Zum Hintergrund: Wir sind ein Wiedereinsteiger mit langjähriger Erfahrung und eine fortgeschrittene Anfängerin, die zusammen mehrmals pro Woche mehrere Stunden üben. Neben unserem alten Yamaha YTS-62 spielen wir derzeit zwei sehr günstige Instrumente von Thomanns Hausmarke Startone und wollten uns nun nach einem Jahr intensivem Üben ein Upgrade gönnen.
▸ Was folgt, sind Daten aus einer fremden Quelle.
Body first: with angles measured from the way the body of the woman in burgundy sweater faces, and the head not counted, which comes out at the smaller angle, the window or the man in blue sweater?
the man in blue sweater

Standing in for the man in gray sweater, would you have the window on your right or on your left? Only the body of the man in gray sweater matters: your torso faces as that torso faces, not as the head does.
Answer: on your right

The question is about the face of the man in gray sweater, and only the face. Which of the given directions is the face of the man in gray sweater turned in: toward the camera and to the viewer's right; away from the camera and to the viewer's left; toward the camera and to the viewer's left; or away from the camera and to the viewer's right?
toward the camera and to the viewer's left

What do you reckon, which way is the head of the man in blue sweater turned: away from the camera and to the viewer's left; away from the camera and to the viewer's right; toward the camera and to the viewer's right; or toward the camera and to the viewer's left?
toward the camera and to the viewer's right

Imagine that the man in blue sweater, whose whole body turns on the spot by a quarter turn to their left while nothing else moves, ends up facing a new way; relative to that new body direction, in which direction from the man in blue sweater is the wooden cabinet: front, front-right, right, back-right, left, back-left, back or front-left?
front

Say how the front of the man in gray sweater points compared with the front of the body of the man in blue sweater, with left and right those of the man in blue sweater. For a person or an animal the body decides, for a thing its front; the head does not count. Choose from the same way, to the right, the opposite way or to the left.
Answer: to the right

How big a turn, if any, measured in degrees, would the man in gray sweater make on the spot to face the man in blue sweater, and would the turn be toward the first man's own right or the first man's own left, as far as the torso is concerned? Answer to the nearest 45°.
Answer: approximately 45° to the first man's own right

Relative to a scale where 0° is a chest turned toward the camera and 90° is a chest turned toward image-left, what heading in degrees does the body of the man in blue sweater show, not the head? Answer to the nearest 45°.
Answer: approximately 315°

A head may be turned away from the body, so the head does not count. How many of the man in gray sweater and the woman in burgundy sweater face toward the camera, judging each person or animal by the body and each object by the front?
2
Vom Yanagisawa A-WO10 hatten wir viel Gutes gelesen. Vor allem interessierten uns die Besonderheiten, die es von den meisten Konkurrenten und insbesondere auch vom günstigeren Modell A-WO1 abheben, wie die Verbindung zwischen Cis und B, die doppelten Ärmchen an der C und B-Klappe sowie der Hals mit Underslung Octave Key Mechanism.
Das Positive vorweg: Das Instrument scheint wirklich tadellos verarbeitet, geschweisst und lackiert zu sein, sicher sauberer als unsere Startone-Hörner und vergleichbar mit dem YTS-62. Die Mechanik ist sehr leichtgängig, die Tasten liegen etwas näher zusammen als bei anderen Instrumenten und passen damit sehr gut in unsere eher kleinen Hände, insbesondere die Pinky Keys liegen perfekt unter den Fingern und sind leicht zu drücken. Ergonomisch ist das Saxophon für uns sehr angenehm zu spielen.
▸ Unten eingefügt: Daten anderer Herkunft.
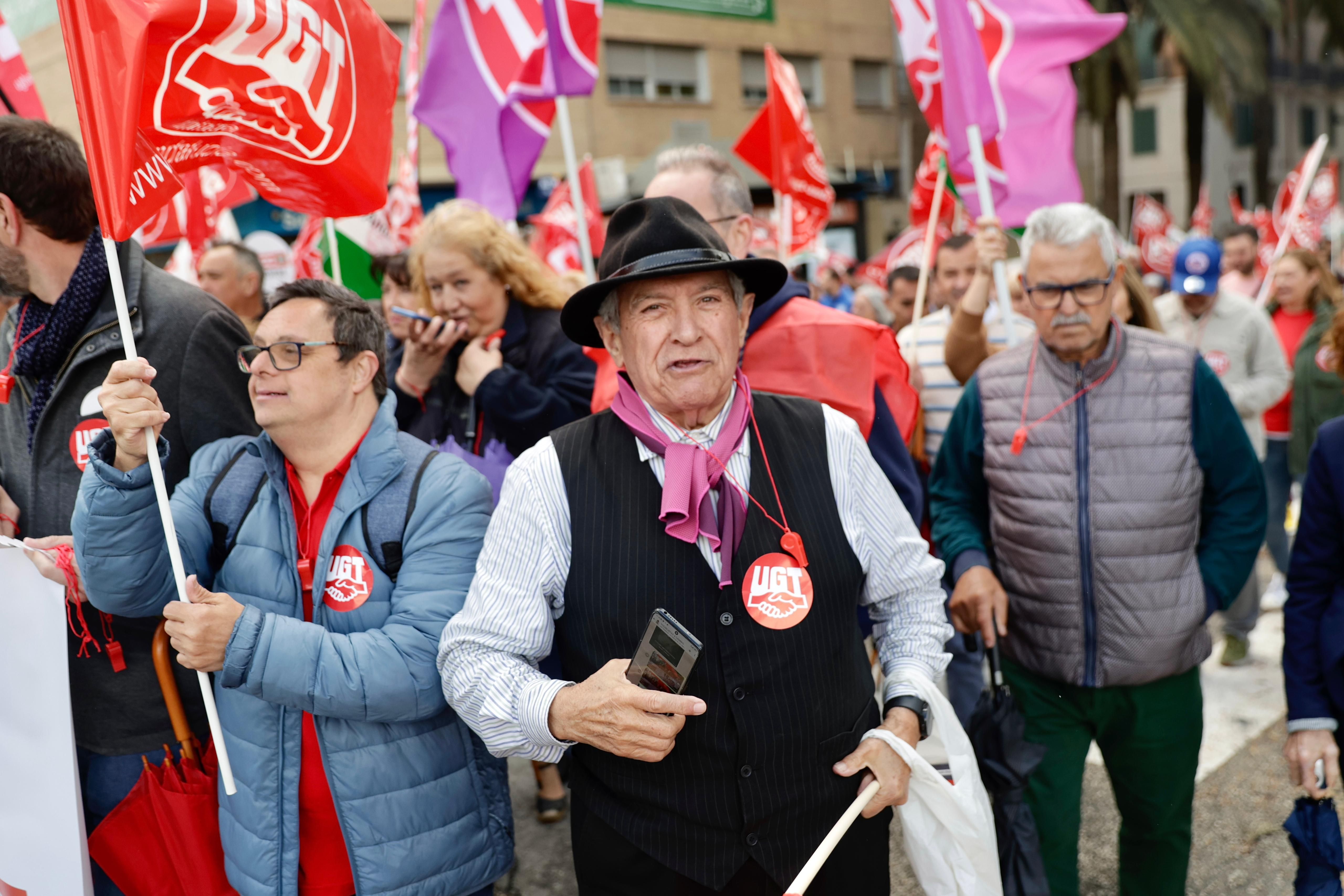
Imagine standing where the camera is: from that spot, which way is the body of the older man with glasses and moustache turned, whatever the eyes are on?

Nicht zufrieden sind wir indessen mit den Klangeigenschaften. Dies beginnt bei einem deutlich höheren Blaswiderstand, als wir es von unseren Startone-Instrumenten gewöhnt sind. Damit hängt vermutlich zusammen, das der Sound sehr neutral, zentriert und trocken rüberkommt, also wenig Spielraum für Modulation lässt. Für Klassik mag dies vielleicht erwünscht sein, für Jazz, Rock, Pop oder Funk scheint es uns hingegen eher hinderlich. Jedes Mal, wenn ich vom Yani zurück auf das Startone wechsle, fühle ich mich musikalisch richtig befreit, das Instrument lädt zum Schreien und Flüstern ein und weckt in mir die Spielfreude, wohingegen sich das Spielen auf dem Yanagisawa fast nach einer Pflichtübung anfühlt.
Die Intonation ist zwar beim oft problematischen mittleren Cis etwas besser als bei unserem Startone, dafür ist auf dem Yanigasawa der Übergang über die Oktavklappe zum mittleren D zu hoch und das mittlere A klingt "tot", also matter und dumpfer bzw. gequälter als die umliegenden Töne.
Wir haben verschiedene Mundstücke ausprobiert, die uns bei unserem Startone alle gut gefallen, beim Yanagisawa hingegen seltsam leblos klingen und teilweise schwer anzuhören sind. Nicht zuletzt kommt uns das mitgelieferte Yanagisawa-Mundstück klanglich abgestumpft vor. Mit unserem USA Meyer 7J Jazz Metal - sonst unser Lieblingsmundstück - geht die Intonation in alle Richtungen. Das beste Resultat für unseren Geschmack erzielt demgegenüber ein USA Meyer New York Alto Sax 6M, das dem Yani etwas Leben einhaucht.
Abschliessend sei erwähnt, dass uns auch der mitgelieferte Koffer nicht zusagt. Ausreichend geschützt würde das Instrument doch auch durch ein leichteres und handlicheres Case. Ebenfalls unbefriedigend empfinden wir die spärlichen Accessoires; in diesem Preissegment könnte man vielleicht schon Durchziehwischer und einen anständigen Gurt mit Polster und Distanzhalter beilegen (bei unserem war das aufgeleimte Yanagisawa-Signet bei der Ankunft abgefallen).
Diese Schilderungen beruhen natürlich auf unseren subjektiven Eindrücken und limitierten Vergleichsmöglichkeiten. Uns ist bewusst, dass das Yanagisawa A-WO10 für viele Saxophonistinnen und Saxophonisten ein Traum darstellt. Für uns passt es hingegen - abgesehen von der Ergonomie - nicht so richtig; leider will keine richtige Spielfreude aufkommen. Zumindest in unserem Fall erwies sich teurer also nicht unbedingt als "besser".